Avec 72,17 % contre 27,83 %, Emmanuel Macron a aussi devancé Marine Le Pen à Montpellier, autre grande ville de la région et ancienne capitale du Languedoc-Roussillon, qui a fusionné avec Midi-Pyrénées pour devenir l’Occitanie.

Mais à l’échelle des départements, le président sortant a reculé partout par rapport à sa première élection, notamment dans le Lot, où il est passé de 72,18 % en 2017 à 59,18 % cette fois. Les Pyrénées-Orientales (56,32 %), l’Aude (54,90 %) et le Gard (52,15 %), ainsi que le Tarn-et-Garonne (52,02 %) ont voté pour la candidate du Rassemblement nationwide, déjà sortie renforcée au premier tour sur la façade méditerranéenne et dans les campagnes.

A Carmaux, ville minière et natale du socialiste Jean Jaurès, dans le Tarn, appauvrie par la désindustrialisation, Marine Le Pen l’a aussi emporté, avec 53,73 %, contre 46,27 % à Emmanuel Macron. A Prades, fief du premier ministre, Jean Castex, dans les Pyrénées-Orientales, elle est créditée de 51,33 %, contre 48,67 % à Emmanuel Macron. Au premier tour, c’est le candidat de La France insoumise qui était arrivé en tête avec 27,12 %, devant la candidate du RN (25,17 %) et le président sortant (21,09 %).

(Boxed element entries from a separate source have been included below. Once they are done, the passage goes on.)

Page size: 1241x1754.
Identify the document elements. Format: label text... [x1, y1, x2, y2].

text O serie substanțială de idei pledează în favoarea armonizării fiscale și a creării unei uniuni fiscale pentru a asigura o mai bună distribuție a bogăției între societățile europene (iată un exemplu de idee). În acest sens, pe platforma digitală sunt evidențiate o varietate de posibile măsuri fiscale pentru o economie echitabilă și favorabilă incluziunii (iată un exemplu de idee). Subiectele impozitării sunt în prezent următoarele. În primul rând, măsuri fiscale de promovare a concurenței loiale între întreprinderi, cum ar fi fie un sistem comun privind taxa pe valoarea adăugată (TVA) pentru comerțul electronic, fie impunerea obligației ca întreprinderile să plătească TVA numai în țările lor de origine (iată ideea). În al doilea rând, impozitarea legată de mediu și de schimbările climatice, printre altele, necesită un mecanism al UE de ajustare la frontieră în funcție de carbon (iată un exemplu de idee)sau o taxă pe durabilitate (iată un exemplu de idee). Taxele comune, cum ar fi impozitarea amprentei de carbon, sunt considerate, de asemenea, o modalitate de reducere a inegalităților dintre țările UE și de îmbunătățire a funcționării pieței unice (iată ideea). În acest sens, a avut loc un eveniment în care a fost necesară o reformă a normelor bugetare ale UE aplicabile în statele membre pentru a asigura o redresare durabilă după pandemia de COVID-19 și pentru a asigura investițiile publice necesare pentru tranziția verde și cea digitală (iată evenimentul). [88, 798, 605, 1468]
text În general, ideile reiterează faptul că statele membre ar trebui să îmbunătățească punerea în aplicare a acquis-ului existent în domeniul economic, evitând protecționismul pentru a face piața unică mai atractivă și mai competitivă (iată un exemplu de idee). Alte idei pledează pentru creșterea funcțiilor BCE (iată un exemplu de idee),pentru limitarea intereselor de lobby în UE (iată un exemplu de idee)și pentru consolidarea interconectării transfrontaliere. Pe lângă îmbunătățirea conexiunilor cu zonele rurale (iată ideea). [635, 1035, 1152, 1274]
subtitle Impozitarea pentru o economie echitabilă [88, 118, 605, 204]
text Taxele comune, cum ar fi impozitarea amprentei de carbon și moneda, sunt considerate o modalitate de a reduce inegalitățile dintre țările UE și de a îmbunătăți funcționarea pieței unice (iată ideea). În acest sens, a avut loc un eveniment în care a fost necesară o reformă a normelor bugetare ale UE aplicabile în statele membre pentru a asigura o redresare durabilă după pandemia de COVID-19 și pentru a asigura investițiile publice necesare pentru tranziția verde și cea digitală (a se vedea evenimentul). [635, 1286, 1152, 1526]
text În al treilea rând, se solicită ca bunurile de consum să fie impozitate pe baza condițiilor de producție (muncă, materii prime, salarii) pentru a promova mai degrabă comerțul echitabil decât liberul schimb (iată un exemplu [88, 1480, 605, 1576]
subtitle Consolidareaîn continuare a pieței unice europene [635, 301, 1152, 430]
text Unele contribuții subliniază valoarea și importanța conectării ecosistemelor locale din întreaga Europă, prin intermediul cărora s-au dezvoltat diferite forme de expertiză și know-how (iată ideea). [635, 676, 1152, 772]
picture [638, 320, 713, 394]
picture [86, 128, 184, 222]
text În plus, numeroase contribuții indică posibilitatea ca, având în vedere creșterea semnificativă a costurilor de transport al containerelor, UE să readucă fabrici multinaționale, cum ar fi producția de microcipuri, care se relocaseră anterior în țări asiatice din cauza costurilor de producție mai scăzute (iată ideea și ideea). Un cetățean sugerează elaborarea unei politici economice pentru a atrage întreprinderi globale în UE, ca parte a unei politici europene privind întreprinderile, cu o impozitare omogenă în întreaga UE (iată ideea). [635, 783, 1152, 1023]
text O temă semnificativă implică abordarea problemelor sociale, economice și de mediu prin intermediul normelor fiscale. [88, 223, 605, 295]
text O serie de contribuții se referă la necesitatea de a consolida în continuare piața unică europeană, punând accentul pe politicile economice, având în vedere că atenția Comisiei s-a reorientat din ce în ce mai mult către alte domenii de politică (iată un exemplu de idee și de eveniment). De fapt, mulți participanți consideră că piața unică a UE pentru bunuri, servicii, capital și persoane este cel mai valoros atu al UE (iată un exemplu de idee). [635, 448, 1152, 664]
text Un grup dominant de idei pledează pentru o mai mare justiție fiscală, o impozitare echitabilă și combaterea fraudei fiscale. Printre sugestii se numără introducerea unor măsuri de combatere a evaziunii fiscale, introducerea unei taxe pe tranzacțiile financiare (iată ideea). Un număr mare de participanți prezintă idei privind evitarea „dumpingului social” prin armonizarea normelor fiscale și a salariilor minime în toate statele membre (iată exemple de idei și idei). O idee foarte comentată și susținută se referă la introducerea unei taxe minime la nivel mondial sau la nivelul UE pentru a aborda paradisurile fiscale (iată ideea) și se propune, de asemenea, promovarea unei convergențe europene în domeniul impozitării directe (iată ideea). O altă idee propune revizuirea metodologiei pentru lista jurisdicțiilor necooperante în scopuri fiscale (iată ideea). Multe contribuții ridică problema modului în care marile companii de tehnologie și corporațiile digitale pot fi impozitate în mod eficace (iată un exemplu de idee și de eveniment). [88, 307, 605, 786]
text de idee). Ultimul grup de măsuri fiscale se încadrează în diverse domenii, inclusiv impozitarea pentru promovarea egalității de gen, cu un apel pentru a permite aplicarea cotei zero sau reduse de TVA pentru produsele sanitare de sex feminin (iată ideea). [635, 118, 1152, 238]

En revanche, Marine Le Pen a été devancée à 47,98 %, contre 52,02 % au président candidat de la République en marche (LRM), à Perpignan, commune dirigée depuis 2020 par son porte-parole, Louis Aliot, et qui se veut la vitrine du RN.

La présidente PS de la région, Carole Delga, a estimé dimanche qu’avec la victoire d’Emmanuel Macron « la République l’emporte », mais « l’extrême droite n’a jamais fait autant de voix en France ». « Ce qui n’a pas été exprimé dans les urnes risque de se transformer en de nouvelles tensions sociales », a-t-elle averti dans un communiqué, appelant à « une opposition déterminée et crédible pour contrer le programme d’Emmanuel Macron, dur envers les plus faibles, complaisant avec les puissants ».

De son côté, Louis Aliot s’est projeté vers les élections législatives des 12 et 19 juin, prônant sur France 2 « un bloc populaire » contre « un bloc élitaire » et disant redouter « un troisième tour social qui se fera dans les rues ».